== RECORDS TO USE ==

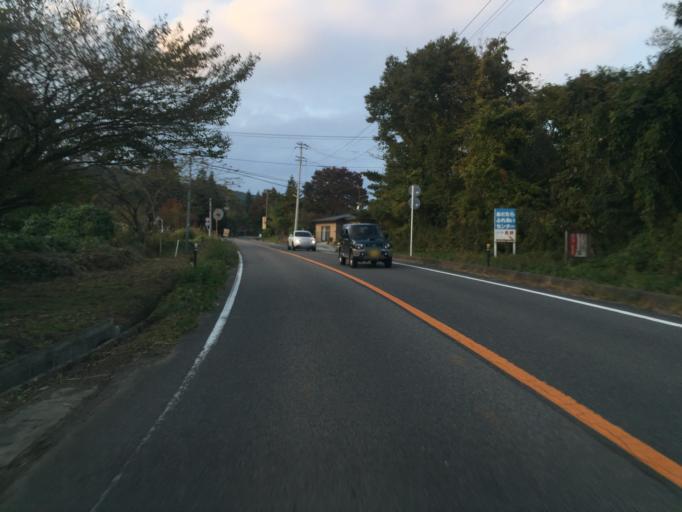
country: JP
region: Fukushima
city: Nihommatsu
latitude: 37.5974
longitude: 140.3564
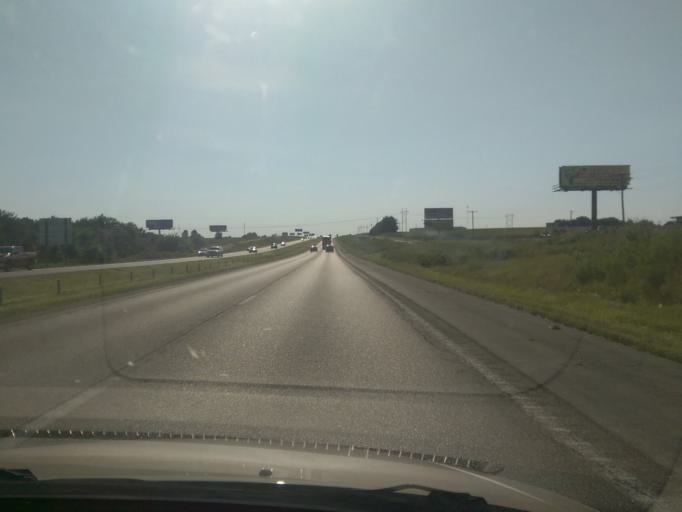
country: US
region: Missouri
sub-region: Lafayette County
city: Higginsville
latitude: 39.0011
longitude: -93.7437
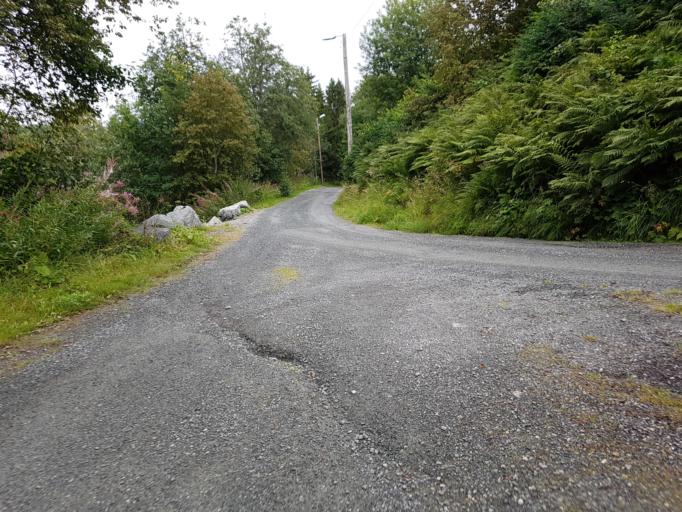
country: NO
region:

===

* EXERCISE: Copy out each line of the records above without any changes, leaving out the pictures.

* RESPONSE BELOW:
country: JP
region: Fukushima
city: Nihommatsu
latitude: 37.5974
longitude: 140.3564
country: US
region: Missouri
sub-region: Lafayette County
city: Higginsville
latitude: 39.0011
longitude: -93.7437
country: NO
region:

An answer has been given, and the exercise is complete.